◆ Instructions to follow: Copy out all of the records below, switching "kerfuffle" to "mess" and leaving everything else unchanged.

BEGIN Material shown

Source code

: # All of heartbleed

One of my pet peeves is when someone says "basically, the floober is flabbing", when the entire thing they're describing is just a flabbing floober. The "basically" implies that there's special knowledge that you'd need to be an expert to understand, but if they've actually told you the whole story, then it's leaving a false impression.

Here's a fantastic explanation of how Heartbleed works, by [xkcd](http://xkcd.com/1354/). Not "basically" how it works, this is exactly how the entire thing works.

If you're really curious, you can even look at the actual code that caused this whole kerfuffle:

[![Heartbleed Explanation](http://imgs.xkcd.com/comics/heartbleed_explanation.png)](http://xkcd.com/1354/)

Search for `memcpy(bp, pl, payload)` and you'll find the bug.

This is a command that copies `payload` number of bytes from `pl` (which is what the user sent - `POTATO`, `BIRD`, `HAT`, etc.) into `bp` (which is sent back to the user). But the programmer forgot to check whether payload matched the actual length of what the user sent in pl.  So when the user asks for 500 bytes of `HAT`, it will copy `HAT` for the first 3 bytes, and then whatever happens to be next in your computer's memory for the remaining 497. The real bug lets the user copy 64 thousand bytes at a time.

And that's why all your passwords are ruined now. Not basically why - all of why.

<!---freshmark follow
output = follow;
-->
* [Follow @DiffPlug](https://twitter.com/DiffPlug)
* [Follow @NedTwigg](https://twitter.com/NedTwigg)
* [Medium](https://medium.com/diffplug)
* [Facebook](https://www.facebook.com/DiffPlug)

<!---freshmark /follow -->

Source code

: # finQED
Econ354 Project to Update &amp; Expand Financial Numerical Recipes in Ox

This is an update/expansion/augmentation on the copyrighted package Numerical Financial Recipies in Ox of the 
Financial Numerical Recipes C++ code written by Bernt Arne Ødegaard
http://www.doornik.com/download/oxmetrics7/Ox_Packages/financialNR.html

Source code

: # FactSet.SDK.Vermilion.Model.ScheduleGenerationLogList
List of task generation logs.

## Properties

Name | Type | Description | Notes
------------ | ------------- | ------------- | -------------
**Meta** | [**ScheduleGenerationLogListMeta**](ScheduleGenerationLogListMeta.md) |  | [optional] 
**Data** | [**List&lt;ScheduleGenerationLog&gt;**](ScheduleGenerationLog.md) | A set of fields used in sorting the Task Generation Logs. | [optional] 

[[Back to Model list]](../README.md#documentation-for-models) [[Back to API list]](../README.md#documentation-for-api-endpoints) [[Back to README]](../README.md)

END Material shown

◆ Result of the exercise:
Source code

: # All of heartbleed

One of my pet peeves is when someone says "basically, the floober is flabbing", when the entire thing they're describing is just a flabbing floober. The "basically" implies that there's special knowledge that you'd need to be an expert to understand, but if they've actually told you the whole story, then it's leaving a false impression.

Here's a fantastic explanation of how Heartbleed works, by [xkcd](http://xkcd.com/1354/). Not "basically" how it works, this is exactly how the entire thing works.

If you're really curious, you can even look at the actual code that caused this whole mess:

[![Heartbleed Explanation](http://imgs.xkcd.com/comics/heartbleed_explanation.png)](http://xkcd.com/1354/)

Search for `memcpy(bp, pl, payload)` and you'll find the bug.

This is a command that copies `payload` number of bytes from `pl` (which is what the user sent - `POTATO`, `BIRD`, `HAT`, etc.) into `bp` (which is sent back to the user). But the programmer forgot to check whether payload matched the actual length of what the user sent in pl.  So when the user asks for 500 bytes of `HAT`, it will copy `HAT` for the first 3 bytes, and then whatever happens to be next in your computer's memory for the remaining 497. The real bug lets the user copy 64 thousand bytes at a time.

And that's why all your passwords are ruined now. Not basically why - all of why.

<!---freshmark follow
output = follow;
-->
* [Follow @DiffPlug](https://twitter.com/DiffPlug)
* [Follow @NedTwigg](https://twitter.com/NedTwigg)
* [Medium](https://medium.com/diffplug)
* [Facebook](https://www.facebook.com/DiffPlug)

<!---freshmark /follow -->

Source code

: # finQED
Econ354 Project to Update &amp; Expand Financial Numerical Recipes in Ox

This is an update/expansion/augmentation on the copyrighted package Numerical Financial Recipies in Ox of the 
Financial Numerical Recipes C++ code written by Bernt Arne Ødegaard
http://www.doornik.com/download/oxmetrics7/Ox_Packages/financialNR.html

Source code

: # FactSet.SDK.Vermilion.Model.ScheduleGenerationLogList
List of task generation logs.

## Properties

Name | Type | Description | Notes
------------ | ------------- | ------------- | -------------
**Meta** | [**ScheduleGenerationLogListMeta**](ScheduleGenerationLogListMeta.md) |  | [optional] 
**Data** | [**List&lt;ScheduleGenerationLog&gt;**](ScheduleGenerationLog.md) | A set of fields used in sorting the Task Generation Logs. | [optional] 

[[Back to Model list]](../README.md#documentation-for-models) [[Back to API list]](../README.md#documentation-for-api-endpoints) [[Back to README]](../README.md)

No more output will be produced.